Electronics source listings
□ □ □ □
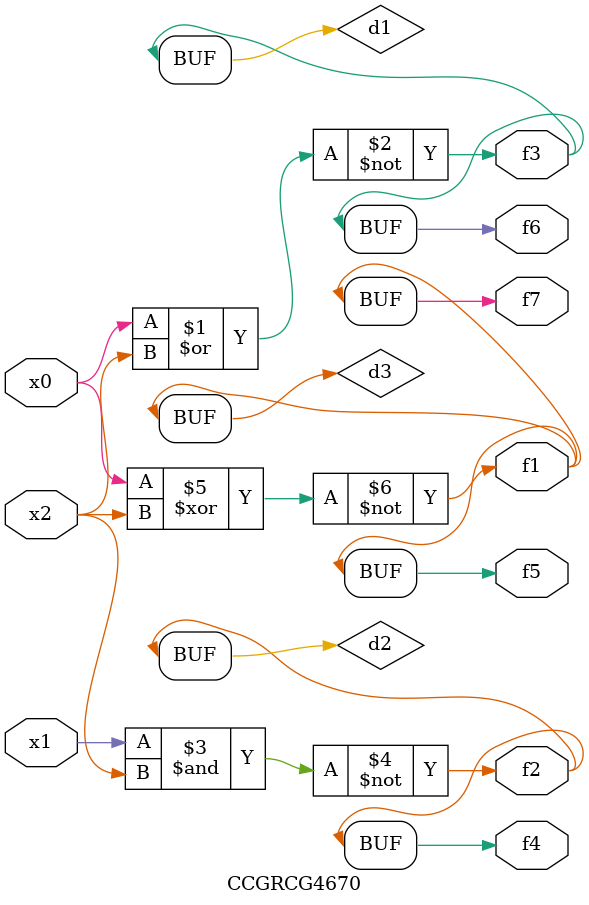
<source format=v>
module CCGRCG4670(
	input x0, x1, x2,
	output f1, f2, f3, f4, f5, f6, f7
);

	wire d1, d2, d3;

	nor (d1, x0, x2);
	nand (d2, x1, x2);
	xnor (d3, x0, x2);
	assign f1 = d3;
	assign f2 = d2;
	assign f3 = d1;
	assign f4 = d2;
	assign f5 = d3;
	assign f6 = d1;
	assign f7 = d3;
endmodule

</source>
□ □ □ □
> [Instructions to follow]
Copy out all lines above holding "assign".

> [Answer box]
	assign f1 = d3;
	assign f2 = d2;
	assign f3 = d1;
	assign f4 = d2;
	assign f5 = d3;
	assign f6 = d1;
	assign f7 = d3;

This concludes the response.